Name-value pairs of functions. The name will be the name of the variable in the result.

The value can be:

A vector of length 1, e.g. min(x), n(), or sum(is.na(y)).
A vector of length n, e.g., quantile().
A data frame, to add multiple columns from a single expression.

.groups

Grouping structure of the result. Refer to dplyr::summarise() for more up-to-date information.

Value

An object of the same type as .data. Each object in the column .nest_data

will usually be of the same type as the input. Each object in .nest_data has the following properties:

The rows come from the underlying group_keys()
The columns are a combination of the grouping keys and the summary expressions that you provide.
The grouping structure is controlled by the .groups argument, the output may be another grouped_df, a tibble, or a rowwise data frame.
Data frame attributes are not preserved, because nest_summarise() fundamentally creates a new data frame for each object in .nest_data.

Details

nest_summarise() is largely a wrapper for dplyr::summarise() and maintains the functionality of summarise() within each nested data frame. For more information on summarise(), please refer to the documentation in dplyr.

Examples

gm_nest <- gapminder::gapminder %>% tidyr::nest(country_data = -continent)
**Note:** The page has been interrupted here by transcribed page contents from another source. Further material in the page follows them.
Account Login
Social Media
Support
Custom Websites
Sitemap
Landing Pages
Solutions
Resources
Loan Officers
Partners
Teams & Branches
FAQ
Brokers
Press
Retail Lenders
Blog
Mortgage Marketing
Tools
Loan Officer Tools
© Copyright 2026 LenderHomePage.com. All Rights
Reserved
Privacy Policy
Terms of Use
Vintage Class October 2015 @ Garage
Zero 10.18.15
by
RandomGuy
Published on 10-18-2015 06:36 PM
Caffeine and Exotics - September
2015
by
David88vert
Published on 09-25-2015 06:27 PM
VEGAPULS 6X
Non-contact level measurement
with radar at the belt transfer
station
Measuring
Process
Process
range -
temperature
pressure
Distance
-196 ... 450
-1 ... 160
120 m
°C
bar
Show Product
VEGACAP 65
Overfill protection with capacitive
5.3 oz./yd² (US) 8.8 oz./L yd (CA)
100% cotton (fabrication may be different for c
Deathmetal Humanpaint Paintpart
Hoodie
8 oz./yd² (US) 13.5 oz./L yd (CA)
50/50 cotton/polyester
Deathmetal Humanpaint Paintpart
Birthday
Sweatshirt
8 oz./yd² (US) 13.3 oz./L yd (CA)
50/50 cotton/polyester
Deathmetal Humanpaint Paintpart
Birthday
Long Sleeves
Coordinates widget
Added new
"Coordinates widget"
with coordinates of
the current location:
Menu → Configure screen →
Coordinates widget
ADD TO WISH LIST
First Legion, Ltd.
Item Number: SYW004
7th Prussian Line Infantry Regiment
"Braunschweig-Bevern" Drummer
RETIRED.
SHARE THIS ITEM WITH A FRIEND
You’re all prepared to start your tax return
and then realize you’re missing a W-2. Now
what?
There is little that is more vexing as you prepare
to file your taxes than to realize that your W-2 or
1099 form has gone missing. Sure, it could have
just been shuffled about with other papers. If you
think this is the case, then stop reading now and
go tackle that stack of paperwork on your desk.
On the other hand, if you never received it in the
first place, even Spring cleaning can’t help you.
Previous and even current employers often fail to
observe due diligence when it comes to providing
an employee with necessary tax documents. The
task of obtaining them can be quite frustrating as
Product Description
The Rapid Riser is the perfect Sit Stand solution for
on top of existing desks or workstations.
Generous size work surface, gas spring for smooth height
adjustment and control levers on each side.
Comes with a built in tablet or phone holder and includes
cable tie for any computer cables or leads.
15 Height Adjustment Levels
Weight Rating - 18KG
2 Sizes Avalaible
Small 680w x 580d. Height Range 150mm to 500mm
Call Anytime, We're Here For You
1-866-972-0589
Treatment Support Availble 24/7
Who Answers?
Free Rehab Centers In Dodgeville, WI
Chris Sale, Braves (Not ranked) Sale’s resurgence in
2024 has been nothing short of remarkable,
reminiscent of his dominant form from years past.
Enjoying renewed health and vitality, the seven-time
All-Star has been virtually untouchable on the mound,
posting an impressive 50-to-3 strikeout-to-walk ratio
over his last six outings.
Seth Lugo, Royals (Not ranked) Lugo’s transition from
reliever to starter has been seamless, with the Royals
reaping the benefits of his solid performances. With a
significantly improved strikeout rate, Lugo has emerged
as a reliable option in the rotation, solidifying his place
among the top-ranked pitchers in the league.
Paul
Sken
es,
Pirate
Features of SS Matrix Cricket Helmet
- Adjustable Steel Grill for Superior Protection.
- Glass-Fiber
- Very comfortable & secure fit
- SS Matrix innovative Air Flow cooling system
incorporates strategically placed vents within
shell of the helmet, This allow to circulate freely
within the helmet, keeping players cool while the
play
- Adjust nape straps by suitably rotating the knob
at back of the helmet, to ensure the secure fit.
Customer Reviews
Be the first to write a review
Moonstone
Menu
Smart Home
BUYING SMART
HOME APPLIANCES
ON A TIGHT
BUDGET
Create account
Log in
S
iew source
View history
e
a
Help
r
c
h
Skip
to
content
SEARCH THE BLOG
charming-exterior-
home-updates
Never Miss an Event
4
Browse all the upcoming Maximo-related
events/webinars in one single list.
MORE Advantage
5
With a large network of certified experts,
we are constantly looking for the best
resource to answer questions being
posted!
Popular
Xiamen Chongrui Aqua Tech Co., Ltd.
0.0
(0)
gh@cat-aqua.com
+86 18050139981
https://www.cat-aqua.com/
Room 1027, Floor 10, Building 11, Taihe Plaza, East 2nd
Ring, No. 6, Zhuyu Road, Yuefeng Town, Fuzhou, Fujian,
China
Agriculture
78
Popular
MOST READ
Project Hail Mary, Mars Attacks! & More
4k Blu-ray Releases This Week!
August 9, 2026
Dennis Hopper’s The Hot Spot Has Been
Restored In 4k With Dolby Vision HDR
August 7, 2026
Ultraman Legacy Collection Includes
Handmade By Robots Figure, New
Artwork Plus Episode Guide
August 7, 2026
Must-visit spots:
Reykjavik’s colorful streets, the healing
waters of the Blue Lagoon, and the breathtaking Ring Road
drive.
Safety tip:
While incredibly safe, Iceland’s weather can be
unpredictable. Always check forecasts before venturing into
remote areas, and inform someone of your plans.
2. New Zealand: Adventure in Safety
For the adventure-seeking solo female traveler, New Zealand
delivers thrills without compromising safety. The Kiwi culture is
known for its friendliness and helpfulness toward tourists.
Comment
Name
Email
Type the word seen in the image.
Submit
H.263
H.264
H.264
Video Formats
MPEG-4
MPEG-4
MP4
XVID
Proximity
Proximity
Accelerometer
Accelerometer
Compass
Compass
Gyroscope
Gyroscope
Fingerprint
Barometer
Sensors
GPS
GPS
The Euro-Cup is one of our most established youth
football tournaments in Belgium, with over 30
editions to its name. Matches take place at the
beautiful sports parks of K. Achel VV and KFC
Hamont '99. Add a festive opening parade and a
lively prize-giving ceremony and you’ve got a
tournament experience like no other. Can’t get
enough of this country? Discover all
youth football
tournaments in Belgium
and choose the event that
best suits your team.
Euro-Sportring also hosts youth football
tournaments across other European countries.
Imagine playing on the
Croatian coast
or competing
# a summary applied to an ungrouped tbl returns a single row
gm_nest %>%
  nest_summarise(
    country_data,
    n = dplyr::n(),
    median_pop = median(pop)
  )
#> # A tibble: 5 × 2
#>   continent country_data    
#>   <fct>     <list>          
#> 1 Asia      <tibble [1 × 2]>
#> 2 Europe    <tibble [1 × 2]>
#> 3 Africa    <tibble [1 × 2]>
#> 4 Americas  <tibble [1 × 2]>
#> 5 Oceania   <tibble [1 × 2]>

# usually, you'll want to group first
gm_nest %>%
  nest_group_by(country_data, country) %>%
  nest_summarise(
    country_data,
    n = dplyr::n(),
    median_pop = median(pop)
  )
#> # A tibble: 5 × 2
#>   continent country_data     
#>   <fct>     <list>           
#> 1 Asia      <tibble [33 × 3]>
#> 2 Europe    <tibble [30 × 3]>
#> 3 Africa    <tibble [52 × 3]>
#> 4 Americas  <tibble [25 × 3]>
#> 5 Oceania   <tibble [2 × 3]>